Гребцы заворчали, но я купил им два кувшина пива и сказал, что они могут пить его до заката, лишь бы были готовы отправиться, как только стемнеет. Они стали горячо возражать:

– Мы ни в коем случае не поплывем в темноте, ведь ночь полна больших и маленьких злых духов, которые кричат страшными голосами и могут опрокинуть лодку или убить нас.

На это я сказал им:

– Я пойду в храм и принесу жертвы, чтобы в дороге с нами не случилось ничего плохого, а звон того серебра, которое вы получите, когда мы доберемся до места, так заткнет ваши уши, что вы не услышите никаких злых духов.

Я отправился в Башню и положил на жертвенник овцу. В храме почти никого не было, весь народ собрался возле дворца. Когда я разглядывал овечью печень, мысли мои были так разбросаны, что печень не сказала мне ничего значительного. Я заметил только, что она темней обычной и скверно пахнет, так что меня охватили плохие предчувствия.

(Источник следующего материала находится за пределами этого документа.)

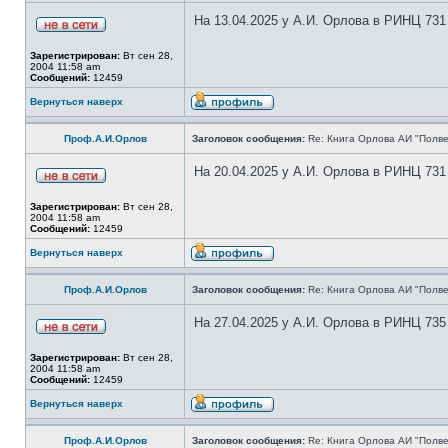
На 13.04.2025 у А.И. Орлова в РИНЦ 731
Зарегистрирован:
Вт сен 28,
2004 11:58 am
Сообщений:
12459
Вернуться наверх
Проф.А.И.Орлов
Заголовок сообщения:
Re: Книга Орлова АИ "Полве
На 20.04.2025 у А.И. Орлова в РИНЦ 731
Зарегистрирован:
Вт сен 28,
2004 11:58 am
Сообщений:
12459
Вернуться наверх
Проф.А.И.Орлов
Заголовок сообщения:
Re: Книга Орлова АИ "Полве
На 27.04.2025 у А.И. Орлова в РИНЦ 735
Зарегистрирован:
Вт сен 28,
2004 11:58 am
Сообщений:
12459
Вернуться наверх
Проф.А.И.Орлов
Заголовок сообщения:
Re: Книга Орлова АИ "Полве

Потом я собрал овечью кровь в кожаный мешок и, взяв его под мышку, отнес во дворец. Возле дверей женских покоев у меня над головой пролетела птица моей родины – ласточка, и я решил, что она предвещает удачу, это прибавило мне смелости и согрело сердце.

Войдя, я сказал скопцам:

– Оставьте меня наедине с этой безумной женщиной, чтобы я мог изгнать из нее злого духа.

Они послушались меня и отвели в небольшие покои, где я объяснил Минее, что она должна делать, и оставил ей нож, а также мешок, наполненный кровью. Она обещела выполнить мои указания, после чего я оставил ее, закрыл за собой дверь и сказал скопцам, чтобы ей никто не мешал, ибо я дал ей лекарство, которое изгонит из нее злого духа, а этот дух может случайно войти в первого, кто откроет дверь без моего разрешения. Скопцы тотчас мне поверили.